Runner-up: Sharknado (2013)
Best CD
Hendrix, People, Hell and Angels (2013)
Favorite song off the CD – “Somewhere” (“Earth Blues” and “Hear My Train a-Comin” close seconds)
As for Hendrix again winning Hopper’s Best CD/Song of the Year ... Believe me, I tried to listen to other music this year! I really did!
Best Hopper Phase
Let’s see ... we had the Philip Jose Farmer reading extravaganza (nearly twenty works, one after the other), watching baseball for the first time in 35 years, revisiting the nitty-gritties of the greatest generation and World War II, the mysterious Voynich Manuscript, and Charles Dickens (Pickwick Papers and Great Expectations).
And the winner is ...
Baseball!
(only because I can’t wait for Opening Day 2014 and to take my girls to another MLB game)
Monday, December 30, 2013
The Desolation of Jackson
My decision to boycott the remaining two Peter Jackson Hobbit movies has caused a predictable stir among some of my friends. Here are a half-dozen reasons for my decision –
(1) Peter Jackson is tone-deaf regarding the source material. No, make that completely deaf. He sees all the shiny trinkets, yet has no clue for the vast underlying ethos / telos / logos that is Middle-earth. (Note: look them words up; I couldn’t find anything better in English.)

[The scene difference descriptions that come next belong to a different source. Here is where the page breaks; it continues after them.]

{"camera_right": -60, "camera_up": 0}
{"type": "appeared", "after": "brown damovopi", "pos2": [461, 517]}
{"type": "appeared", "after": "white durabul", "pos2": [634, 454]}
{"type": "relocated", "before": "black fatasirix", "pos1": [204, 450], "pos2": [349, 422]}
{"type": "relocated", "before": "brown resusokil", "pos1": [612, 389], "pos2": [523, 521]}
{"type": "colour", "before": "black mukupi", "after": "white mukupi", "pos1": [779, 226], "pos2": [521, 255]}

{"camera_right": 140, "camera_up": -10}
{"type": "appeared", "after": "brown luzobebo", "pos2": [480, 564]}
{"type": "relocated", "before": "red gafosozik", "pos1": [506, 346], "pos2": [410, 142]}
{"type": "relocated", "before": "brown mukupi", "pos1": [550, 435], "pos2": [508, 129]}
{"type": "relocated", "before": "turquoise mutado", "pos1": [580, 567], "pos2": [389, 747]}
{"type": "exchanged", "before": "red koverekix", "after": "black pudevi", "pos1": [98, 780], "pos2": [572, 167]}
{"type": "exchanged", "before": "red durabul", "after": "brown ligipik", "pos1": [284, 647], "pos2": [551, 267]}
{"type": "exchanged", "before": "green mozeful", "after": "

(2) I think one reviewer nailed it best when he said that Jackson’s Hobbit is not Tolkien’s The Hobbit brought to the big screen, but some sort of fan-fiction version of The Hobbit brought to the big screen. I’d sandwich “fan-fiction” with the phrases “amateurish” and “backed by oodles of free-flowing cash” for greater accuracy.

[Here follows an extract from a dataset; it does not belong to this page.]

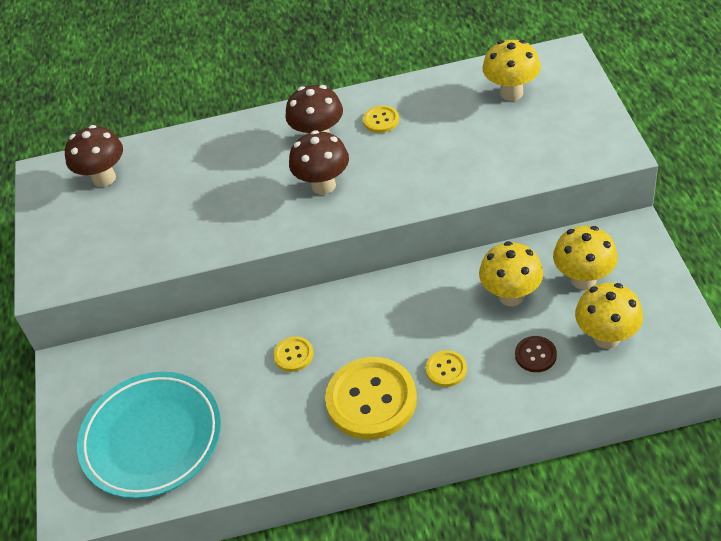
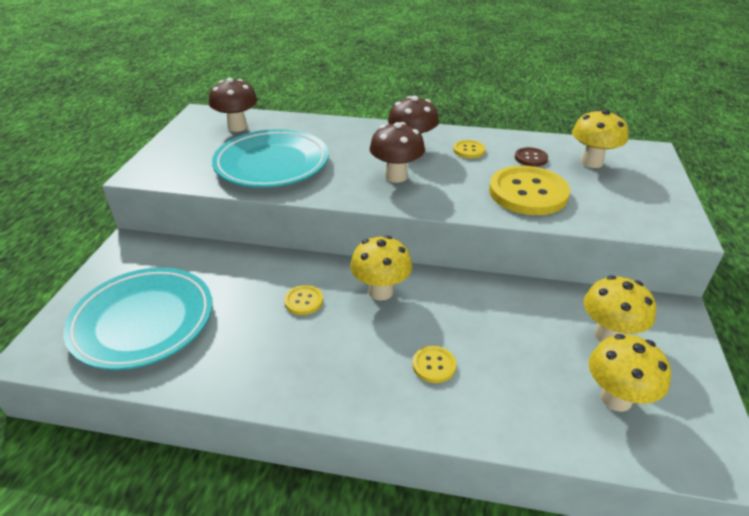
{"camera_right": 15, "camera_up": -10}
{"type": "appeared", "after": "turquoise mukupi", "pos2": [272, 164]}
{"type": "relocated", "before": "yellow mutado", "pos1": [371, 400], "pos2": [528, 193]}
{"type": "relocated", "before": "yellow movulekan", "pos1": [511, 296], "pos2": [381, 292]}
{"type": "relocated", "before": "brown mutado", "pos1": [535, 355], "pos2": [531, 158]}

(3) The Lord of the Rings is around 1,100 pages divided into three roughly equal length books. A movie was devoted appropriately enough to each (though the final film installment, The Return of the King, was insufferably too long). The Hobbit is a book basically equal in length to one of the Lord of the Rings books. So why is Jackson further subdividing The Hobbit into three movies???
(4) Every single character, save for Gandalf dispensing grave wisdom, speaks in breathy over-enunciated English-accented whisper-shouts.
(5) Radagast the Brown’s bunny wagon from the first Hobbit cinematic installment. My eyes – no, my brain – will not accept any further blasphemies.
(6) There are no Xena: Warrior Princesses in Tolkien.